Dr. Lito is a member of MSK’s Human Oncology and Pathogenesis Program and also is taking care of patients on the sotorasib trial. He’s played a key role in the development of these inhibitors, including a study published in Nature in early 2020 that showed on the molecular level why so many patients develop resistance to sotorasib and similar drugs as well as ways to overcome it.
“The clinical trials for KRAS inhibitors represent the efforts of many institutions,” Dr. Lito says. “But what really sets MSK apart in this area is the combination of preclinical and clinical development focused on understanding how these drugs work and the best way to administer them to patients.”
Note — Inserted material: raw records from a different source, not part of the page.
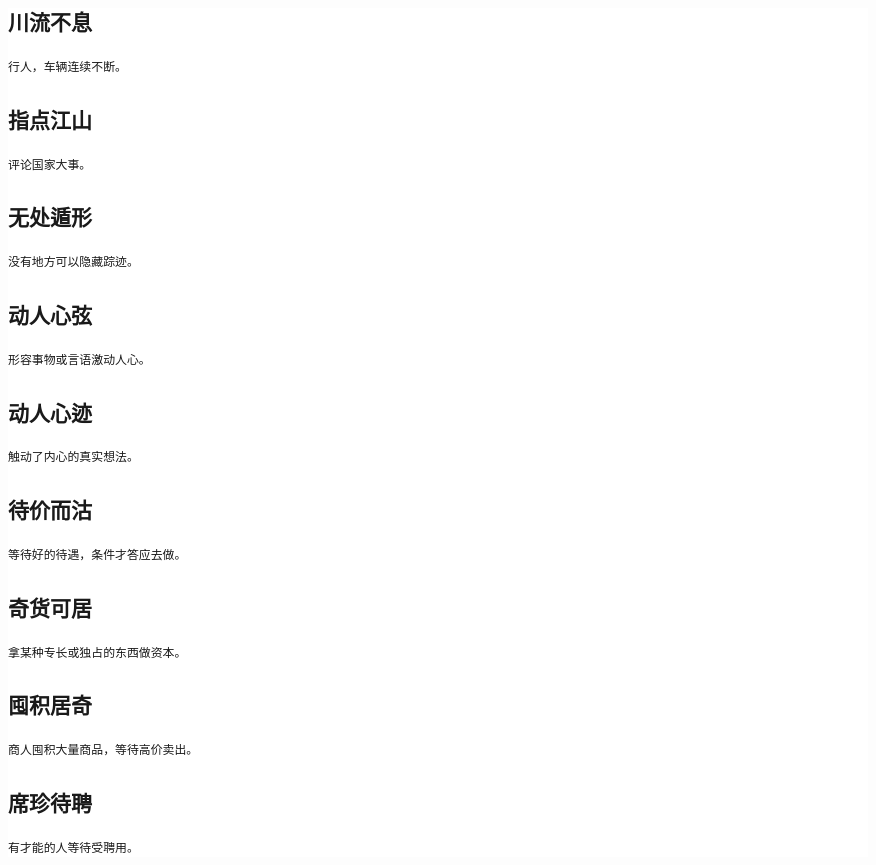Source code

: ## 川流不息

```
行人，车辆连续不断。
```

## 指点江山

```
评论国家大事。
```

## 无处遁形

```
没有地方可以隐藏踪迹。
```

## 动人心弦

```
形容事物或言语激动人心。
```

## 动人心迹

```
触动了内心的真实想法。
```

## 待价而沽

```
等待好的待遇，条件才答应去做。
```

## 奇货可居

```
拿某种专长或独占的东西做资本。
```

## 囤积居奇

```
商人囤积大量商品，等待高价卖出。
```

## 席珍待聘

```
有才能的人等待受聘用。
```
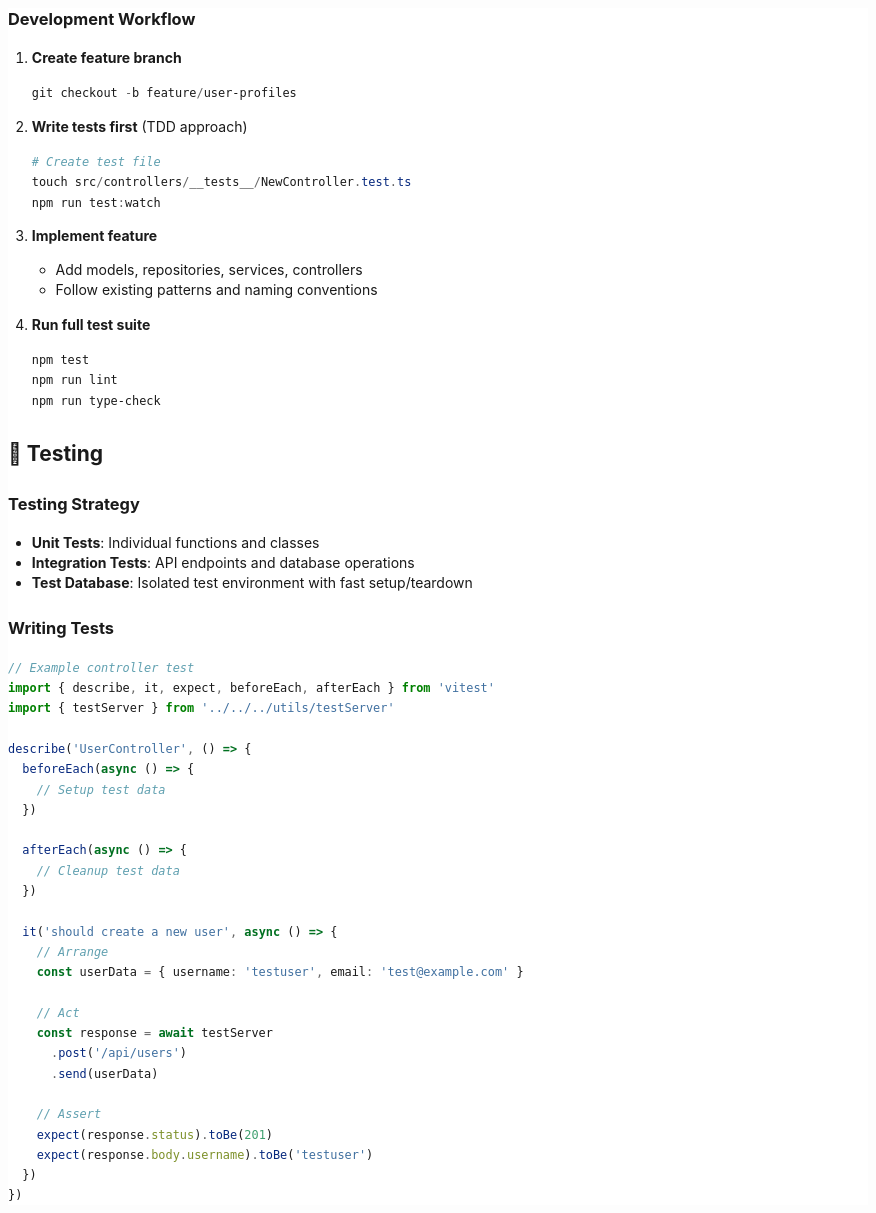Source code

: ### Development Workflow

1. **Create feature branch**
   ```powershell
   git checkout -b feature/user-profiles
   ```

2. **Write tests first** (TDD approach)
   ```powershell
   # Create test file
   touch src/controllers/__tests__/NewController.test.ts
   npm run test:watch
   ```

3. **Implement feature**
   - Add models, repositories, services, controllers
   - Follow existing patterns and naming conventions

4. **Run full test suite**
   ```powershell
   npm test
   npm run lint
   npm run type-check
   ```

## 🧪 Testing

### Testing Strategy

- **Unit Tests**: Individual functions and classes
- **Integration Tests**: API endpoints and database operations
- **Test Database**: Isolated test environment with fast setup/teardown

### Writing Tests

```typescript
// Example controller test
import { describe, it, expect, beforeEach, afterEach } from 'vitest'
import { testServer } from '../../../utils/testServer'

describe('UserController', () => {
  beforeEach(async () => {
    // Setup test data
  })

  afterEach(async () => {
    // Cleanup test data
  })

  it('should create a new user', async () => {
    // Arrange
    const userData = { username: 'testuser', email: 'test@example.com' }

    // Act
    const response = await testServer
      .post('/api/users')
      .send(userData)

    // Assert
    expect(response.status).toBe(201)
    expect(response.body.username).toBe('testuser')
  })
})
```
A Milestone for People with Lung Cancer
Today, scans show no sign of cancer in Karen’s lungs or anywhere else. In addition, liquid biopsies show no evidence of the cancer-causing mutation in her blood. Although many other patients in the trial eventually developed resistance to sotorasib, Karen has not. But if she does, MSK has additional trials under way that combine sotorasib with other drugs to overcome that resistance, based largely on Dr. Lito and Dr. Li’s research. MSK is also participating in trials of other drugs that target KRAS-G12C, currently led by medical oncologists Gregory Riely and Kathryn Arbour.
“Karen’s got a remarkable story, but she’s not the only one,” says Dr. Li, who is a member of MSK’s Early Drug Development Service, which focuses on early-stage clinical trials. “It’s a testament to what a milestone this is, to be able to target this protein that was previously considered to be really bad news.”
Karen, now 59, still lives in Florida, but since she started on the trial, she’s been staying in the New York City area. Because of her cancer diagnosis and the COVID-19 pandemic, she’s had to step back from her job as a restaurant manager. But that’s given her more time to spend with her 7-year-old grandson, Giles, who she calls “the apple of my eye and the love of my life.” This summer, they’ll be spending the entire month of July together, which has become a family tradition. “I’m thankful to God every day for Dr. Li, Sloan Kettering, and the trial,” Karen says. “They’re all incredible.”
She adds: “I’m also thankful for my whole family who supported me throughout treatment, especially my two sons.”